# What stock best mirrors the ASX 200 or All Ords?



## kitrob (26 June 2009)

Is anyone able to advise what ASX stock(s) best mirrors the All ords index or the S&PASX200 (XJO)? Is there an irrefutable factually backed answer or is it open to conjecture.?


----------



## prawn_86 (26 June 2009)

*Re: what stock best mirrors the ASX 200 or all Ords*

Look for a listed investment company or something like STW.

Look for a beta around 1


----------



## So_Cynical (26 June 2009)

kitrob said:


> Is anyone able to advise what ASX stock(s) best mirrors the All ords index or the S&PASX200 (XJO)?

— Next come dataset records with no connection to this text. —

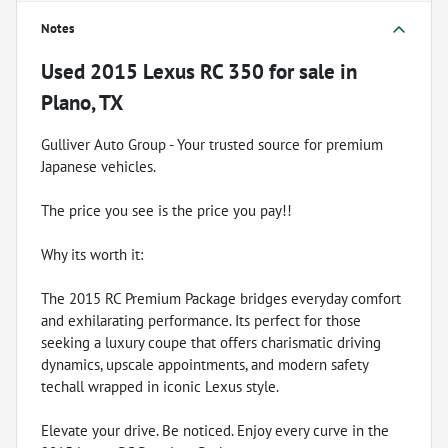
Notes
Used
2015 Lexus RC 350
for sale
in
Plano, TX
Gulliver Auto Group - Your trusted source for premium
Japanese vehicles.
The price you see is the price you pay!!
Why its worth it:
The 2015 RC Premium Package bridges everyday comfort
and exhilarating performance. Its perfect for those
seeking a luxury coupe that offers charismatic driving
dynamics, upscale appointments, and modern safety
techall wrapped in iconic Lexus style.
Elevate your drive. Be noticed. Enjoy every curve in the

Is there an irrefutable factually backed answer or is it open to conjecture.?




BHP makes up about 9% of the XJO so i would imagine it would follow it pretty 
closely, i find PPT generally follows/leads as well...here's a comparison chart.

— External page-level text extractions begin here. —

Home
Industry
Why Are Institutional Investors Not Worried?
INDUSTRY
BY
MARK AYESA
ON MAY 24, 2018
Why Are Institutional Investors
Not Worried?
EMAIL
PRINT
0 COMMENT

Only a fund like STW can truly "mirror" the index.


----------



## blablabla (28 June 2009)

STW invests in the ASX200 in exact proportions to the weightings of its components. Because STW receives dividends on its investments it makes distributions to its holders at 6-monthly intervals. Thus the price of STW has a blip twice a year, otherwise it is an almost exact reflection of the ASX200.

In summary, STW is as close as you can get to being a miror of the ASX200, plus you receive income which mirrors the dividends and distributions made by the companies in the ASX200.

You can form your own opinion by examining the announcements made to the ASX by STW.


----------



## gfresh (28 June 2009)

Well other than an index fund, if you bought BHP, RIO, CBA, NAB, WBC, ANZ, TLS, WPL, WES, WDC you'd hold about 45% of the all ordinaries, and a larger share of the ASX200.


----------



## Ken (29 June 2009)

look at ARG.

it has outpeformed the ASX 200.
its a listed investment company. LIC


----------